While MCP defines how a model interacts with tools, A2A defines how independent agents communicate with each other, potentially across organizational boundaries.
A2A introduces several important capabilities:
Cross-Organizational Communication
A2A is designed for seamless interaction between agents built and hosted by different entities. For example, a hospital’s clinical agent could interact with a research institution’s genomic analysis agent.
Standardized Discovery and Communication
A2A specifies how agents discover each other using structures like Agent Cards. It defines how tasks are described, how responses are structured, and how context is exchanged.
Bidirectional Dialogue
A2A emphasizes ongoing, back-and-forth interaction between agents. Instead of a single function call, agents can clarify requests, request additional context, and negotiate outcomes.
This is fundamentally different from simply exposing one agent as an MCP tool.
If you expose an agent as an MCP tool, it behaves like a callable function. It receives input and returns output.
With A2A, agents communicate more like peers. They engage in structured, potentially natural-language dialogue to complete complex tasks.

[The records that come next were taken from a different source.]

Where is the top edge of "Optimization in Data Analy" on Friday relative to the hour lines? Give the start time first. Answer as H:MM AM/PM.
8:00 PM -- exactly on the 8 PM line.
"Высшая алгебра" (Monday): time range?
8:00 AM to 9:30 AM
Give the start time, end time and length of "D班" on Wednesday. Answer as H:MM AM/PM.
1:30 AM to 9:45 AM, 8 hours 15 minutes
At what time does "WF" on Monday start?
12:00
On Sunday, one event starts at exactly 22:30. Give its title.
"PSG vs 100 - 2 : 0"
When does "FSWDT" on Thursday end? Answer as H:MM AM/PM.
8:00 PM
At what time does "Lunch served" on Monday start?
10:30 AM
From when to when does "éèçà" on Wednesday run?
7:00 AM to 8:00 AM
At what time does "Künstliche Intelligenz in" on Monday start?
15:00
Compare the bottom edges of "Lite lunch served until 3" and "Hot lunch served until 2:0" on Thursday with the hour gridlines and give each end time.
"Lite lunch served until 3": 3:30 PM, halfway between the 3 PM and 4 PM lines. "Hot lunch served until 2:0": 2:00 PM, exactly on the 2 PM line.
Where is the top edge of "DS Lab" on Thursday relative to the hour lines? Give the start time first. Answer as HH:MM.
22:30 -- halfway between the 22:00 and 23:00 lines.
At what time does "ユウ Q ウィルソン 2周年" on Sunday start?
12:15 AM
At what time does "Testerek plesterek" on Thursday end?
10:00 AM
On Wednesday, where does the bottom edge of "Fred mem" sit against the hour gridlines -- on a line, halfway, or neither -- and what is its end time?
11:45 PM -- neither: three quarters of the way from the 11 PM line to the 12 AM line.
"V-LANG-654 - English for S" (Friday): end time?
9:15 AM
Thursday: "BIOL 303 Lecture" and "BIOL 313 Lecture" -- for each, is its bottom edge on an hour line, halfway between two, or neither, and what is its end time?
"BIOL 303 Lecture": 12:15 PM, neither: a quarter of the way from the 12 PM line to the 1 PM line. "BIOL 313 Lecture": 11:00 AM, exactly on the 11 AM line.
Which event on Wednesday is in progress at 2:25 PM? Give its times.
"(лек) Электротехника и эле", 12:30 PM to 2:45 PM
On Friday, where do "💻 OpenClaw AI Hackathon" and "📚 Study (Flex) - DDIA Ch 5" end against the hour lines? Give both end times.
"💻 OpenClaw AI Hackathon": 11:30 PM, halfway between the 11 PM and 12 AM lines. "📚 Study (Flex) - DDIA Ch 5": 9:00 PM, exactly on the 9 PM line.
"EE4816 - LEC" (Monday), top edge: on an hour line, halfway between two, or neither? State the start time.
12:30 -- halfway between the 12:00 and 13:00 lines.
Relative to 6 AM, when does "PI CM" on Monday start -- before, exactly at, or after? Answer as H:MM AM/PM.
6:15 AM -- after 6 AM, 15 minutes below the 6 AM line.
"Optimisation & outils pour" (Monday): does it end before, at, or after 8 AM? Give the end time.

Consider prior authorization workflows. A hospital agent might coordinate with a payer agent to exchange documentation, clarify missing information, and negotiate approval steps. This requires iterative interaction, not just a single API call.
Putting It All Together
Here is a simple way to think about the differences:
MCP empowers a single agent to access data and tools in real time.
A multi-agent architecture organizes specialized intelligence within a system.
A2A enables communication between independent agents, potentially across organizations.
MCP enhances capability. Multi-agent design enhances specialization and orchestration. A2A enhances collaboration at scale.
The future of intelligent healthcare systems will likely combine all three. Agents will use MCP to access tools, operate within multi-agent architectures for specialization, and communicate via A2A when collaborating across systems.
The next wave of healthcare AI will not be defined by isolated models, but by systems of agents that can reason, coordinate, and act together.